The android looked exceedingly pleased with itself. Archbishop Undset glared at it. The other archbishops shuffled through their files and looked at it with only the corners of their eyes. Derek began to wonder if perhaps there wasn’t something other than coffee sloshing around in Archbishop Yoon’s cup.
“So what I hear you saying,” Derek was careful to reframe Yoon’s point before proceeding from what he’d thought it was, “is that we shouldn’t worry too much about how intelligent the humanoids are. Because it’s a miracle they even exist at all. We should just be grateful for what we’ve managed to create.”
“Exactly,” the android hosting Yoon said. “Besides, they’re only being developed for the Rapture, anyway. It’s not like they’re a piece of consumer technology.”
Derek had heard this argument, before. He called it the Post-Apocalyptic Cum-Dumpster Defence. It came up whenever he pointed out holes in the humanoids’ programming. Who cared if they were buggy? All the good people of the world would be gone, anyway. Only the perverts and baby-killers and heathens would be left behind.

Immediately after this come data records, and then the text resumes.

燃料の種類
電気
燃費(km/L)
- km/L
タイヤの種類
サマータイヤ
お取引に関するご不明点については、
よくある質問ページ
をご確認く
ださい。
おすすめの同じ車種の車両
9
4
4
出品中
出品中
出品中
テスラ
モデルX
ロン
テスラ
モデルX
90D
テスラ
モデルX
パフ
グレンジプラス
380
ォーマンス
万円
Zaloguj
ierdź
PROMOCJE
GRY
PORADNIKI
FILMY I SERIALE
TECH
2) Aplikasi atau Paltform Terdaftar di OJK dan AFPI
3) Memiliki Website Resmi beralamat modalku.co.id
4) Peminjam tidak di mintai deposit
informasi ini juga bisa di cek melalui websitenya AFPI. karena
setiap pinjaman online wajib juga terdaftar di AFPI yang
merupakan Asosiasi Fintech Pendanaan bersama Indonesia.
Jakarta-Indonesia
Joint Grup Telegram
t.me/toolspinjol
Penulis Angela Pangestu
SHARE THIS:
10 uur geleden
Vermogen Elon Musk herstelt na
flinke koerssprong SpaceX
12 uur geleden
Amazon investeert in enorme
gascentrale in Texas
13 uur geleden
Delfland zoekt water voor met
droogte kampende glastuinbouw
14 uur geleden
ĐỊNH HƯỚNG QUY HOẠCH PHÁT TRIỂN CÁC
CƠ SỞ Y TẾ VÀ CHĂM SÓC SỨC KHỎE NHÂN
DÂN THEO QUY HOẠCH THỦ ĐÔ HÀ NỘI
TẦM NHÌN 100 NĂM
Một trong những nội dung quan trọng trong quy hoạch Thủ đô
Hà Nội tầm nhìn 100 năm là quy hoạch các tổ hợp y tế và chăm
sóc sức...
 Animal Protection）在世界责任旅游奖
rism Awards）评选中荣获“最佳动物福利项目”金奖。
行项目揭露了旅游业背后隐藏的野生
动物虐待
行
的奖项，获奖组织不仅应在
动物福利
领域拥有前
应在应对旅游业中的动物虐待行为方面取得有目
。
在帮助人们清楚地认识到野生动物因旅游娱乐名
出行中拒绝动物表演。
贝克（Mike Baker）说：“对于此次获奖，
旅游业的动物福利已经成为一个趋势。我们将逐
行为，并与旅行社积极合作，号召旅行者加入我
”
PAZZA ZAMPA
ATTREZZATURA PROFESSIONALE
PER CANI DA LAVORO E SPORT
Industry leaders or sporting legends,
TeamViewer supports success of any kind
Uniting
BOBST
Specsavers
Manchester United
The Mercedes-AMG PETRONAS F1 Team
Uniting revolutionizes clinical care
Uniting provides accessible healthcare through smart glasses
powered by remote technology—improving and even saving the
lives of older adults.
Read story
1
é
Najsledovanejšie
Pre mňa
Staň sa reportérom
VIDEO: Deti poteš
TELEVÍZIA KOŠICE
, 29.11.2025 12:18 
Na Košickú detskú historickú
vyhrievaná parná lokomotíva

They’d just have to suck it up and hope their post-Rapture companions never went Roy Batty on them.
“Don’t you see the contradiction, there?” Derek asked. “We’re building these things to help people, but we don’t really care if they aren’t helpful. What if they malfunction? What if the failsafe fails?”
Now the bishopric just looked annoyed. Zeal and daring had gotten them this far: far enough to raise the funds to assemble groundbreaking technologies like graphene coral bones and memristor skins and aerogel muscle into something resembling a human being. But now that they had to make sure it actually worked, their energy had mysteriously run out. They had been working on this project for the last twenty years, since the moment Pastor Jonah LeMarque had asked them what they would do if they really took the Rapture seriously. They’d been idealistic young ministers then, just open-minded enough to admit some science fiction into their fantasies of fire and brimstone. Now they were tired. Most of them were fat. They had kids, and some of those kids had kids. They didn’t care about the Chinese Room, they cared about the nursery. They cared about the quake. They took the seventy-foot freefall of the Cascadia fault line as a sign of the End.
On her tablet, Susie was writing something. The same four words, over and over.